# Reading passage:
-------

Id. at 27a (emphasis added). Based on the agreement, Keystone identifies the properties in the District to consider for assessment appeals and reviews them with the District's solicitor. Id. at 129a. The solicitor then meets with the District's Administration, namely the Chief Financial Officer (CFO) and Superintendent, which recommends approval to appeal the assessments to the School Board. Id. The School Board approves the Administration's recommendation. Id. After Keystone was retained, Keystone identified 27 commercial properties for appeal, and on July 23, 2012, the School Board approved assessment appeals on all 27 commercial properties. Id. at 39a. The next day, an article was published on the Lehigh Valley Live website summarizing the July 23, 2012 School Board meeting and indicated that the School Board hired Keystone "to identify commercial and industrial properties that are [under assessed] so the [D]istrict can file an appeal to raise their taxable value." Id. at 40a (emphasis added). A few days later, the District initiated assessment appeals for the 2013 year, just ahead of the August 1, 2012 filing deadline, including the appeals of the Property at issue. Id. at 75a.

-------

[Items from a dataset]
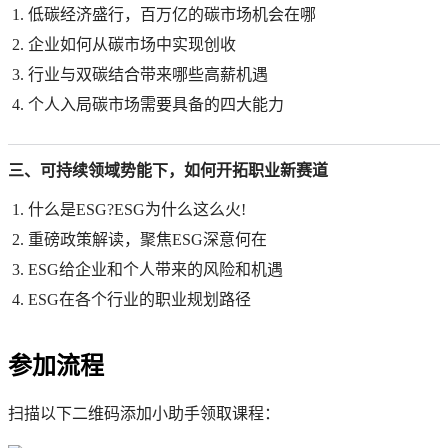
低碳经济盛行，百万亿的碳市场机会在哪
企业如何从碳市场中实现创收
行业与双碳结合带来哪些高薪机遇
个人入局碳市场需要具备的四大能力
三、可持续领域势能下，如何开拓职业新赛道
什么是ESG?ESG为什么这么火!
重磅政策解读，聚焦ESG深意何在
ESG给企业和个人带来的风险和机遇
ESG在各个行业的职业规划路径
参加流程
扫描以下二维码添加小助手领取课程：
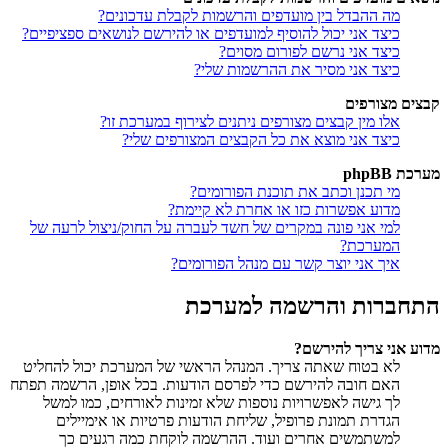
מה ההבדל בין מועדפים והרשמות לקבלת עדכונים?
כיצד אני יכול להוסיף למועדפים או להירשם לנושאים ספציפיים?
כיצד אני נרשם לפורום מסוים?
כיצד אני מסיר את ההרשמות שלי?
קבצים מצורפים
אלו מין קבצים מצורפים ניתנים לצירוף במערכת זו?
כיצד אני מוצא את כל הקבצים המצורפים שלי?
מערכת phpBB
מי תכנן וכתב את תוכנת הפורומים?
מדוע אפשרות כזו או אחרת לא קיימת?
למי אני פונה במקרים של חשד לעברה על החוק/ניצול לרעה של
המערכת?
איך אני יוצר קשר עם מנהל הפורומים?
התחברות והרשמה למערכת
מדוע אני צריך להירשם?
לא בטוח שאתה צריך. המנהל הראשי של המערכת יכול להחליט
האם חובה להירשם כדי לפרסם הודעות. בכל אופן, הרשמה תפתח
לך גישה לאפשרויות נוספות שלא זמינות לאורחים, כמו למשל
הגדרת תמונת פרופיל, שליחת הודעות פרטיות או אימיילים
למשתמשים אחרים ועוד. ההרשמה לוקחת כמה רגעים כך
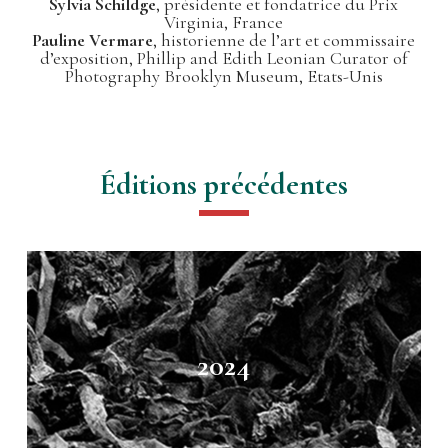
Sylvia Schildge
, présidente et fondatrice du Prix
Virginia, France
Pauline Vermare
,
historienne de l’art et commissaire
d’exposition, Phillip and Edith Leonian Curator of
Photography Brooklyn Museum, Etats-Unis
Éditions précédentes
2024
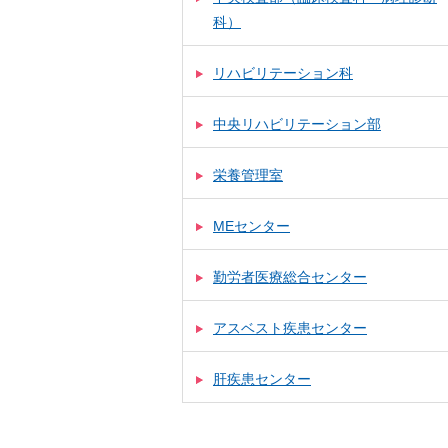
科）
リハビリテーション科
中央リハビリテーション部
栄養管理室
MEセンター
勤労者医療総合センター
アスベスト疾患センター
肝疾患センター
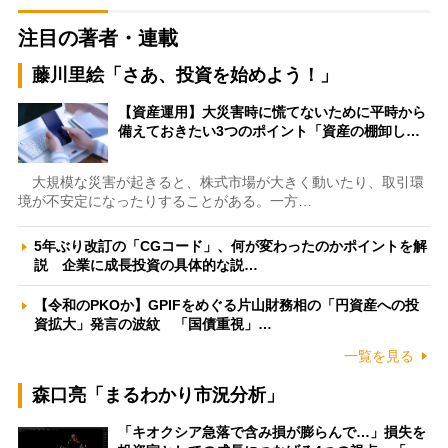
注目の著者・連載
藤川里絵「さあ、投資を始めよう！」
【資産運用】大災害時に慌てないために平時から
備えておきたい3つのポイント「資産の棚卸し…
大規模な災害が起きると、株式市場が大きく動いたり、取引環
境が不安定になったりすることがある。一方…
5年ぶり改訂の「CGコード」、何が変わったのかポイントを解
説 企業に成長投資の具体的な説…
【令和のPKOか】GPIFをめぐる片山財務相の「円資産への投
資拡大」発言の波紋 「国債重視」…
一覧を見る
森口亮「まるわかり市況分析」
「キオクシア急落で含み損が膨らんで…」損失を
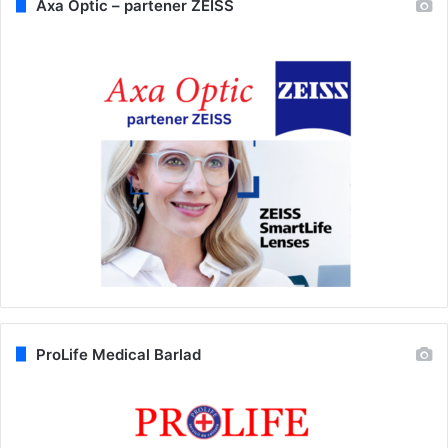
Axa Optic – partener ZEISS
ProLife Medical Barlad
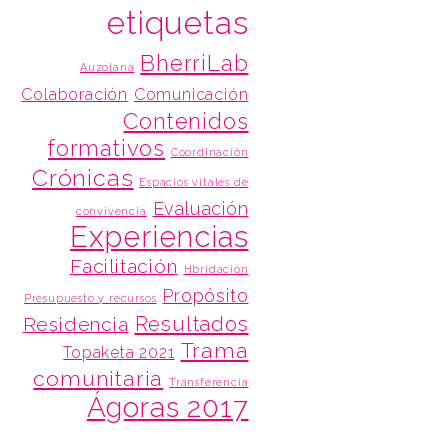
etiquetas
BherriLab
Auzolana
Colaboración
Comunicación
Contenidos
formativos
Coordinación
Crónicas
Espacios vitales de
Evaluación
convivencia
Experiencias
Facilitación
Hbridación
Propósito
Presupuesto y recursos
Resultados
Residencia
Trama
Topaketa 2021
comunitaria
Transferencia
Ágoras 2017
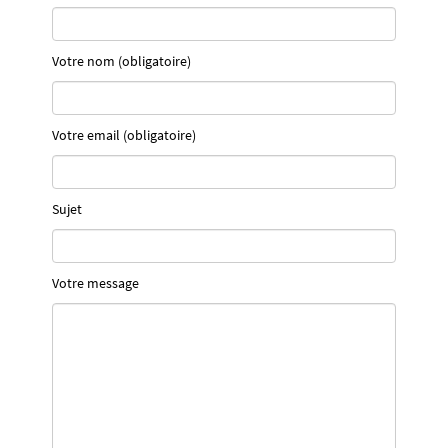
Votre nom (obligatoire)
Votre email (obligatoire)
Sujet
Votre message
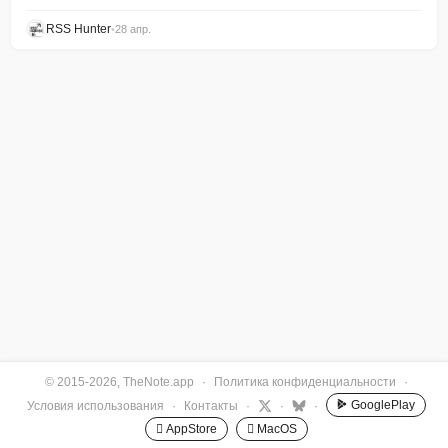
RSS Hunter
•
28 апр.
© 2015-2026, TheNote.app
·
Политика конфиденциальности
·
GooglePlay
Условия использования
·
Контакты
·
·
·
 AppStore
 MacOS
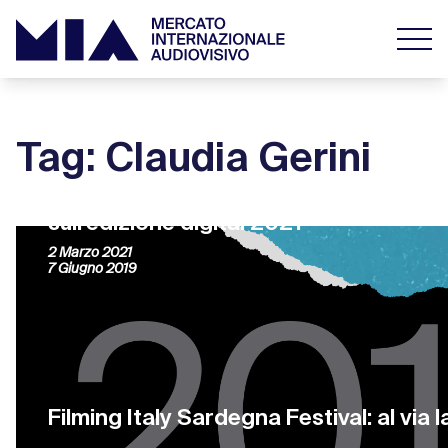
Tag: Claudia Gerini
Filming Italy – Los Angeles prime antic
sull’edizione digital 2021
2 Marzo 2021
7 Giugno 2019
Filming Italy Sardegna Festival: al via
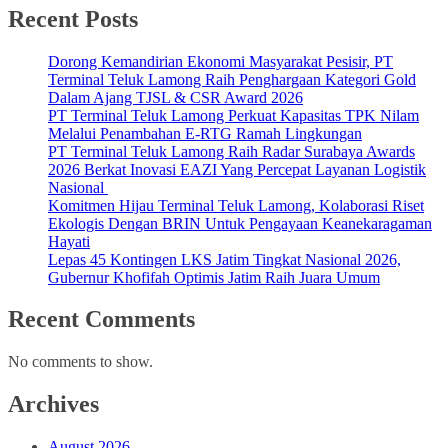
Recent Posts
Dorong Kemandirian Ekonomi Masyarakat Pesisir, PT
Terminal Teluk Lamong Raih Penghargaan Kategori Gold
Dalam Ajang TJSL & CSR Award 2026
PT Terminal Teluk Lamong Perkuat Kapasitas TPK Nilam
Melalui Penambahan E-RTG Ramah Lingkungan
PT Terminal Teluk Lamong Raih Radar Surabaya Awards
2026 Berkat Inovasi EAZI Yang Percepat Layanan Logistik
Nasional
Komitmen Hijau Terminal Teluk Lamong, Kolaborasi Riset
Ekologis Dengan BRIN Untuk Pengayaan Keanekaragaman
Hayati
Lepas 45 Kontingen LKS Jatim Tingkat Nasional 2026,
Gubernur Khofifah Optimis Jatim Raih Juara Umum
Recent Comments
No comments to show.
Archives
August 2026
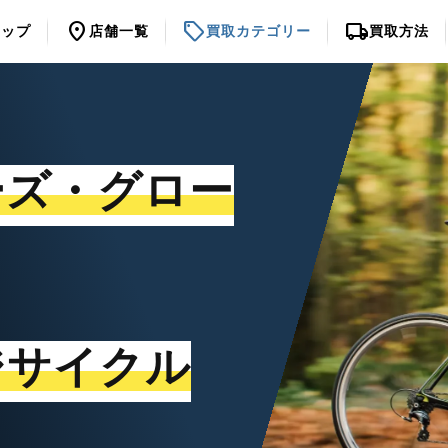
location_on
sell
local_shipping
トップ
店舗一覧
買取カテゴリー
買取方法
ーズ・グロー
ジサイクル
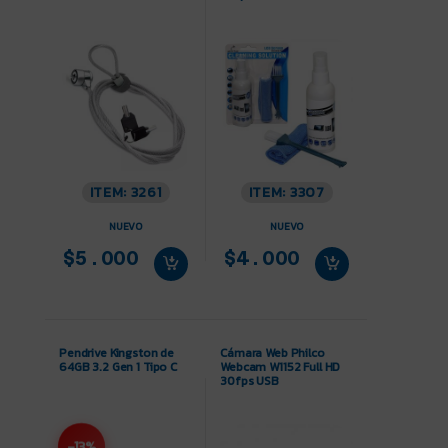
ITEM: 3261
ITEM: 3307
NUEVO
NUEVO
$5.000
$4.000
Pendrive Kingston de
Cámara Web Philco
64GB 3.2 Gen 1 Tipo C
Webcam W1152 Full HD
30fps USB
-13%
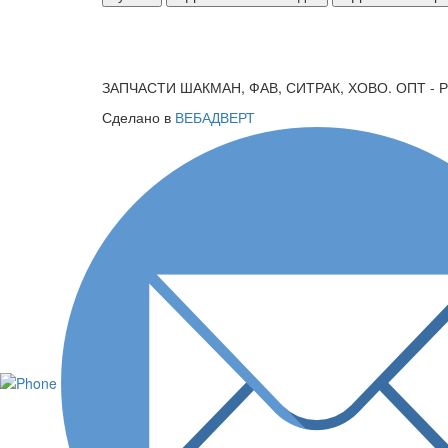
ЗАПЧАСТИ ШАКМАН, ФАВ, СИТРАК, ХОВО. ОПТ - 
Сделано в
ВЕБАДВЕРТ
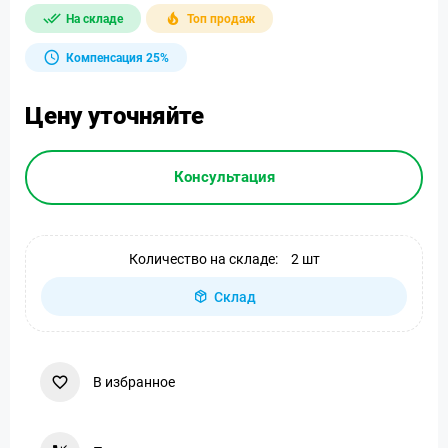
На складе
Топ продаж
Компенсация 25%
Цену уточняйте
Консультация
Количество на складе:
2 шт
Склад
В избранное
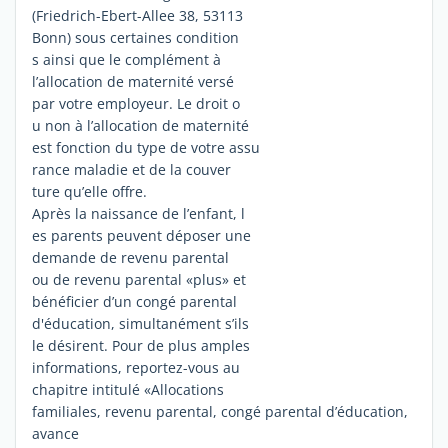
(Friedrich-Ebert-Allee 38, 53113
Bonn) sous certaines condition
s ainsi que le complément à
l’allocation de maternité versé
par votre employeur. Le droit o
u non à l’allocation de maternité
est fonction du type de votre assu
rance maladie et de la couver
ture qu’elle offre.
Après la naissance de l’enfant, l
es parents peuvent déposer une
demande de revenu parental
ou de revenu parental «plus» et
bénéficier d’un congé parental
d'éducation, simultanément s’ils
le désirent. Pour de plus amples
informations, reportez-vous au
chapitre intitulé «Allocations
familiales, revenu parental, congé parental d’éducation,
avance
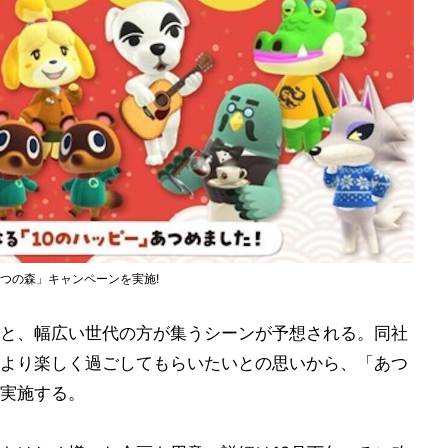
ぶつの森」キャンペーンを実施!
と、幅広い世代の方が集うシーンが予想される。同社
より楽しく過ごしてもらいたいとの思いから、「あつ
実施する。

-------

# Work order 1:
Please output the rows above exactly as they appear, from the first line of the rows down to and including the line containing "扫描以下二维码添加小助手领取课程：", and leave out the pictures.
# Work order 2:
Continue the passage about the school district's property assessment appeals, starting from the point where it stops.

# Response box 1:
低碳经济盛行，百万亿的碳市场机会在哪
企业如何从碳市场中实现创收
行业与双碳结合带来哪些高薪机遇
个人入局碳市场需要具备的四大能力
三、可持续领域势能下，如何开拓职业新赛道
什么是ESG?ESG为什么这么火!
重磅政策解读，聚焦ESG深意何在
ESG给企业和个人带来的风险和机遇
ESG在各个行业的职业规划路径
参加流程
扫描以下二维码添加小助手领取课程：

# Response box 2:
         Based on the aforementioned facts, the Taxpayer argued to the trial court that summary judgment was appropriate because the facts show that the District targeted only commercial properties for assessment appeals. R.R. at 74a-77a. The Taxpayer relied on the February 27, 2012 School Board meeting minutes stating that "[t]his process serves to identify and correct valuation inequities among comparable properties and addresses the proper share of taxation between commercial and residential owners." Id. at 25a & 74a-75a. Further, the Taxpayer asserted that the District did not file any appeals on residential properties in 2012 nor in any year thereafter. Id. at 63a-65a & 77a. Though the District argues that it was not targeting commercial properties but relying on a $10, 000 threshold, the Taxpayer explained that the agreement with Keystone did not contain any language referencing a $10, 000 threshold and there was nothing in writing evidencing such a policy. Id. at 57a, 63a & 76a-77a. Therefore, the Taxpayer argued:

The . . . District produced nothing in discovery to demonstrate that the policy claimed by counsel had been followed with respect to residential properties.
Furthermore, nothing was produced demonstrating how and why certain properties were chosen for appeal. No documents were produced setting forth Keystone's analysis of the properties chosen to be appealed, nor any documents setting forth the list of recommendations from Keystone. Nor was there any documentation as to how the residential properties were reviewed to determine if the $10, 000 policy would apply to them. . . . All the . . . District has confirmed is that (1) Keystone recommended appeals on commercial properties, (2) appeals were filed on each commercial property by the . . . District, (3) no appeals were filed on residential properties, and (4) [t]he . . . District has failed to produce any evidence or documentation to support the . . . District's claim that residential properties were ever considered for appeal.

Id. at 77a.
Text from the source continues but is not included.